Aun así, a veces se quejaba de no haber sido suficientemente reconocida en su tierra. “Cuando empezaron a fijarse en mí, yo ya llevaba 25 años de carrera”. ¿Fue Berganza un lujo que España no supo digerir? “Esa es una muy buena reflexión”, dijo una vez ante aquella pregunta. Ella llevaba a gala haber hecho lo que le tocaba en cada época. “Cantaba todo y con todos. Hasta con Juanito Valderrama, del que se aprendía muchísimo. Y hasta hacía películas con Carmen Sevilla para ganar dinero. Luego empecé a cantar y desde entonces no he parado. Me fui a Italia, hice 13 o 14 conciertos y me dijeron: ‘¿Le apetece cantar en la Scala?’ Yo respondí: ‘Bueno, ¿por qué no?’. Y he sido de las que entró en la Scala sin acostarse con el director, que no me gustaba entonces. Él sí quería, pero yo no”.
Tal vez por esas cosas se definía pobre pero honrada y entregada radicalmente a su voz: “Sí, ahora soy pobre porque me llamaban para cantar en el Metropolitan de Nueva York, pero me llevaba a mi marido, a mis tres hijos, a mis padres, a una niñera y a una señora para limpiar. Así que al final me quedaban 100 dólares, pero he sido muy feliz. Tengo unos hijos maravillosos y unos padres que no me daban dinero porque en casa no había un duro, con un padre en la cárcel y una madre trabajadora, pero me inculcaron cultura y mucho cariño. Me enseñaron a amar. Por eso he tenido una infancia maravillosa en la que iba al colegio, cantaba en un coro y entre medias me comía un bocadillo de calamares”, aseguraba.
¿Y el marido? Entonces estaba casada con el pianista Félix Lavilla: “Pues el marido, cuando vas a los sitios en Rolls-Royce y te reciben con alfombra roja, al principio le gusta, pero después no lo aguanta y van surgiendo los celos. Llega un momento en que tienes que elegir: dejar al marido o dejar el canto, y mi voz no la habría abandonado por nada del mundo”.
Jamás dejó de estudiar y llegó a dar clases en la Escuela Reina Sofía. Sabía lo que era aprender de los grandes y quiso aportar. En ese sentido, siempre se mostró agradecida de lo que su relación con Maria Callas le dio. “Era la más grande. Yo creo que en mí, lo que vio, es que no era mala. Me quiso tanto... Me llevaba a todas las fiestas y me sentaba en sus rodillas. Me adoptó”. ¿Tanto como para copiar algo de ella? “Copiar, nada. Aprender, lo aprendí todo. Sobre todo que los más grandes son los más humildes.
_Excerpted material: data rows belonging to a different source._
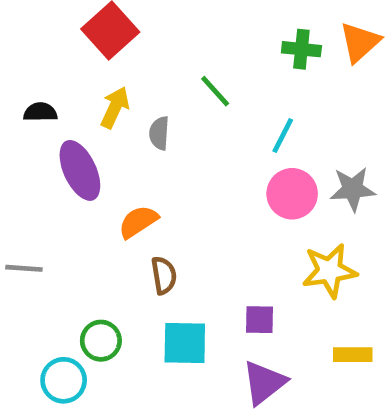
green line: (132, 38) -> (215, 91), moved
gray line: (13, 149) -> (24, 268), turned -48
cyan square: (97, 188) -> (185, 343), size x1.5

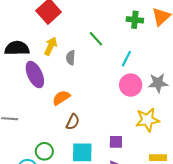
black semicircle: (40, 112) -> (17, 48), size x1.6
brown semicircle: (164, 275) -> (73, 122), turned 35

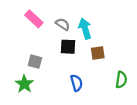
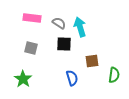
pink rectangle: (34, 19) -> (32, 18), turned -36
brown square: (98, 53) -> (92, 61), moved
gray square: (35, 62) -> (31, 48), moved

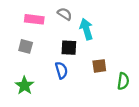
gray semicircle: (59, 23) -> (65, 14), moved
gray square: (31, 48) -> (26, 46), moved
blue semicircle: (72, 78) -> (61, 70), moved

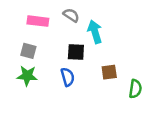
green star: (24, 85) -> (27, 76), moved, turned -30

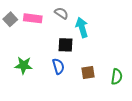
gray square: (28, 51) -> (10, 19), moved, turned 32
brown square: (109, 72) -> (88, 73), moved

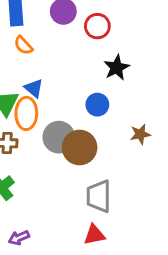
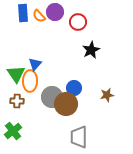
orange semicircle: (23, 45) -> (39, 16), moved
blue triangle: (34, 88) -> (35, 64), turned 32
blue circle: (97, 105) -> (74, 88), moved

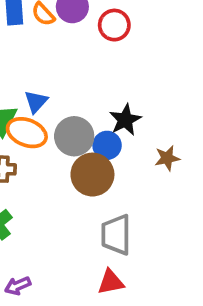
black star: (91, 50) -> (125, 120), moved
orange ellipse: (30, 81) -> (27, 133), turned -70
gray circle: (52, 97) -> (74, 136), moved

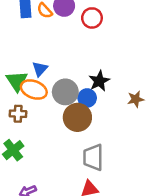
brown star: (167, 158) -> (136, 99), moved

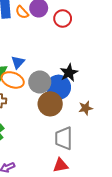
blue circle: (87, 98) -> (58, 87), size x1.5
brown star: (136, 99) -> (86, 108), moved

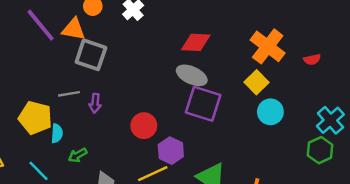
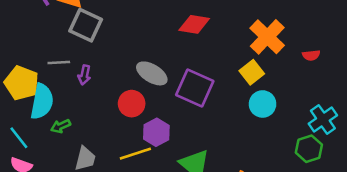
gray ellipse: (192, 75) -> (152, 73), moved
cyan semicircle: (57, 133) -> (42, 102), size x1.8

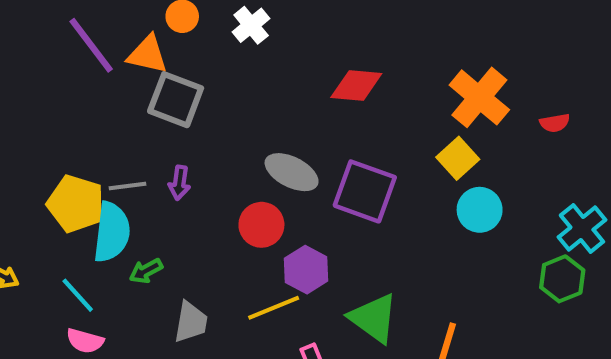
gray line: (59, 62) -> (127, 186), moved

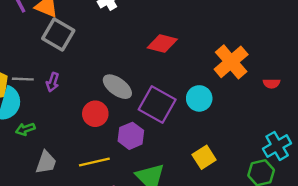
yellow square: (458, 158) -> (204, 157), moved
cyan circle: (480, 210) -> (199, 98), moved
purple hexagon: (306, 270) -> (131, 136), moved

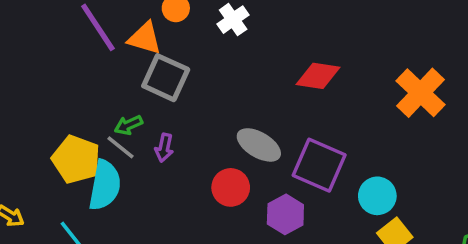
gray line: (23, 79) -> (120, 147), turned 42
cyan circle: (199, 98) -> (377, 196), moved
green arrow: (25, 129) -> (128, 125), moved

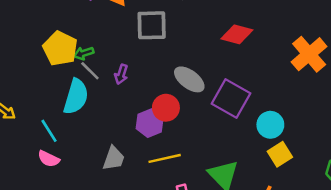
gray square: (166, 78) -> (152, 25), moved, turned -32
green arrow: (128, 125) -> (84, 53), moved
yellow pentagon: (76, 159) -> (60, 48), moved
purple hexagon: (285, 214) -> (150, 123), moved

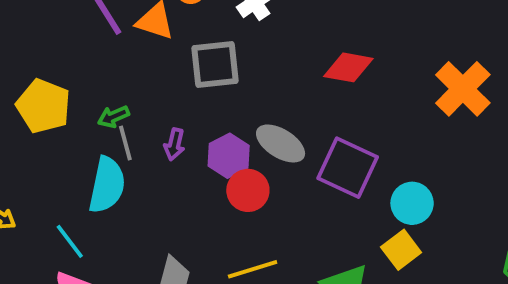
yellow pentagon: (60, 48) -> (43, 106), moved
gray line: (90, 71) -> (125, 143), turned 35
purple hexagon: (150, 123) -> (229, 156), moved
yellow square: (280, 154) -> (401, 250), moved

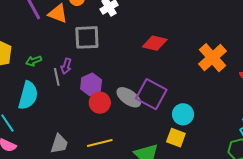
gray line: (125, 143) -> (57, 77), moved
gray ellipse: (281, 143) -> (129, 97), moved
purple arrow: (174, 144) -> (66, 66), moved
yellow square: (401, 250) -> (176, 138), turned -36

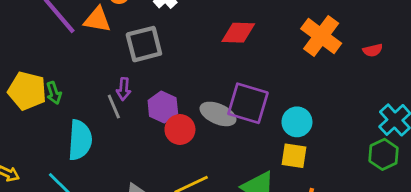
green arrow: (34, 61) -> (54, 93), moved, turned -77

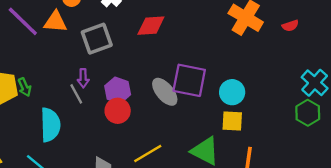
red diamond: (238, 33) -> (151, 26), moved
gray ellipse: (218, 114) -> (165, 92), turned 32
red circle: (180, 129) -> (118, 111), moved

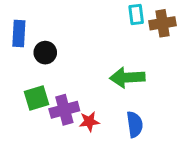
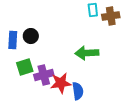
blue rectangle: (19, 34) -> (13, 40), moved
red star: (89, 121) -> (61, 83), size x1.5
blue semicircle: (135, 124) -> (78, 91), moved

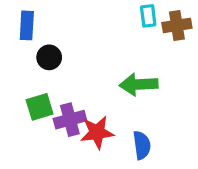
blue rectangle: (13, 40) -> (27, 25), moved
blue semicircle: (78, 91) -> (142, 145), moved

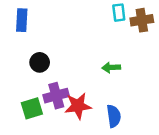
black circle: (49, 57) -> (40, 62), moved
green arrow: (139, 84) -> (111, 68), size x0.6
green square: (40, 107) -> (32, 108), moved

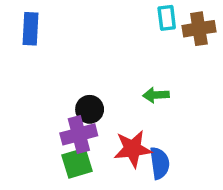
black circle: (40, 62) -> (90, 109), moved
red star: (78, 106) -> (133, 149), moved
green square: (32, 108) -> (77, 163), moved

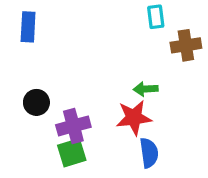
brown cross: (199, 29) -> (186, 45), moved
black circle: (90, 109) -> (36, 102), moved
red star: (133, 149) -> (134, 118), moved

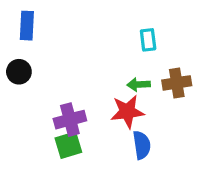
cyan rectangle: (156, 17) -> (148, 40), moved
brown cross: (186, 45) -> (177, 83), moved
black circle: (36, 102) -> (19, 72), moved

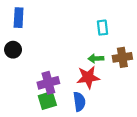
blue semicircle: (142, 145) -> (79, 102), moved

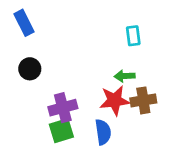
blue rectangle: (19, 18) -> (24, 23), turned -30
black circle: (13, 50) -> (30, 69), moved
brown cross: (122, 57) -> (143, 100), moved

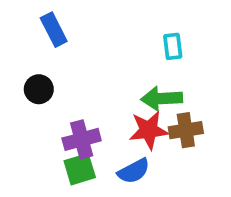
blue rectangle: (24, 23) -> (54, 30), moved
green arrow: (125, 76) -> (162, 98), size x1.5
blue semicircle: (103, 132) -> (134, 171), turned 70

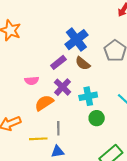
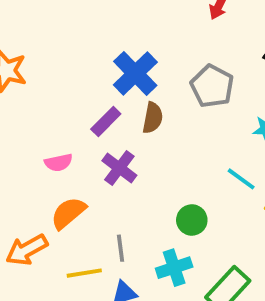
brown semicircle: (83, 63) -> (153, 118), turned -112
cyan cross: (88, 96) -> (174, 268), moved
orange semicircle: (44, 103) -> (68, 213), moved

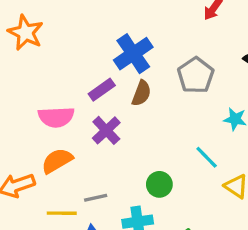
pink semicircle: (59, 163) -> (56, 117), size x1.5
gray line: (121, 248) -> (96, 198), turned 75

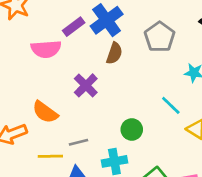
purple rectangle: (102, 90) -> (74, 27), moved
pink semicircle: (56, 117) -> (46, 49), moved
orange semicircle: (57, 161) -> (45, 112), turned -112

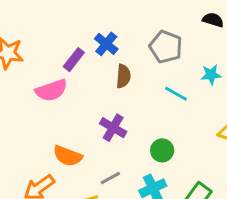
blue cross: (107, 20) -> (106, 44), size x0.7
purple cross: (86, 85) -> (113, 128), moved
cyan line: (171, 105) -> (176, 94), moved

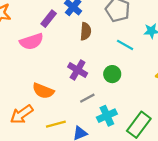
green circle: (162, 150) -> (112, 74), moved
gray line: (110, 178) -> (87, 98), moved

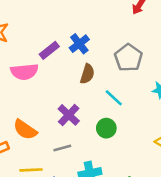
cyan line: (125, 45) -> (114, 98), moved
gray line: (87, 98) -> (62, 148), moved

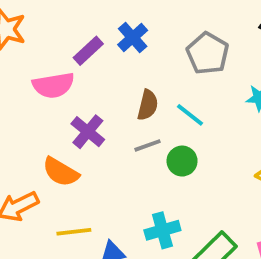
brown semicircle: (87, 74) -> (148, 105), moved
purple cross: (69, 115) -> (88, 132), moved
gray line: (62, 148) -> (147, 145), moved

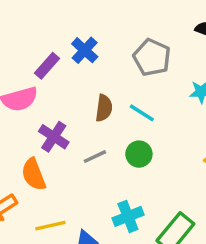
gray line: (147, 145) -> (95, 157), moved
orange semicircle: (61, 172) -> (34, 174), turned 44

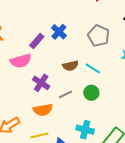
brown semicircle: (104, 108) -> (71, 66), turned 70
orange semicircle: (34, 174) -> (43, 110), moved, turned -78
cyan cross: (128, 216) -> (85, 130), turned 36

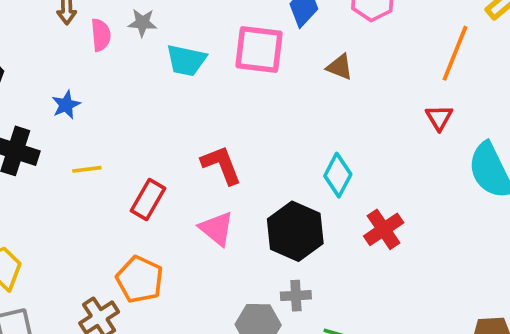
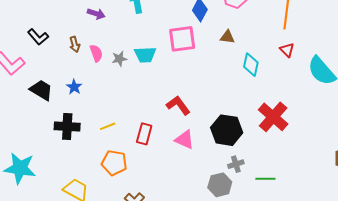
gray star: (142, 23) -> (119, 59), moved
blue star: (66, 105) -> (74, 87), moved
cyan diamond: (338, 175) -> (251, 65), moved
red cross: (384, 229) -> (273, 117), size x1.4
orange pentagon: (140, 279) -> (114, 163), moved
Después, a mí me han querido copiar mucho, pero no han salido como yo. No hay artista igual”, decía.
Lo que nadie era capaz de predecir eran sus salidas. Berganza fue siempre pura espontaneidad en cada respuesta. Como esta, a los 75 años: “Tengo tres cuartos de siglo. Te vistes de otra forma. Me falta el moño. El moño tenía mucho éxito”. De ahí pasamos a la audacia y a la prudencia. Ambas cualidades, necesarias para sostener carreras. “Si me hubiese dejado llevar por lo que querían en las discográficas, no hubiese durado ni dos años. A mí, los discos no me emocionan... Aunque he grabado casi 200. El disco puede ser la perfección, pero el teatro es la emoción. A mí, lo que me gusta es hacer el amor con el público. Conmigo no se han equivocado nunca...”.
Eso no suponía que ella misma estuviera segura de lo que le gustaba. Una vez, en una entrevista que mantuvimos, se lo preguntó ella misma. “A veces me pregunto: ‘¿Me gustará la ópera? ¿Me gustaba?’. Porque se ve cada cosa... ”, decía. Aun así, seguía jugando a ser diva sin perder los papeles. “Puedes jugar a eso. Vacilando. Cuando te ponen alfombras rojas y Rolls-Royces con bar, te gusta. Cuando te aplauden media hora, claro que te sientes especial. Pero luego llegas a tu casa y eres la que ha nacido en la calle de San Isidro, número 13, de Madrid”.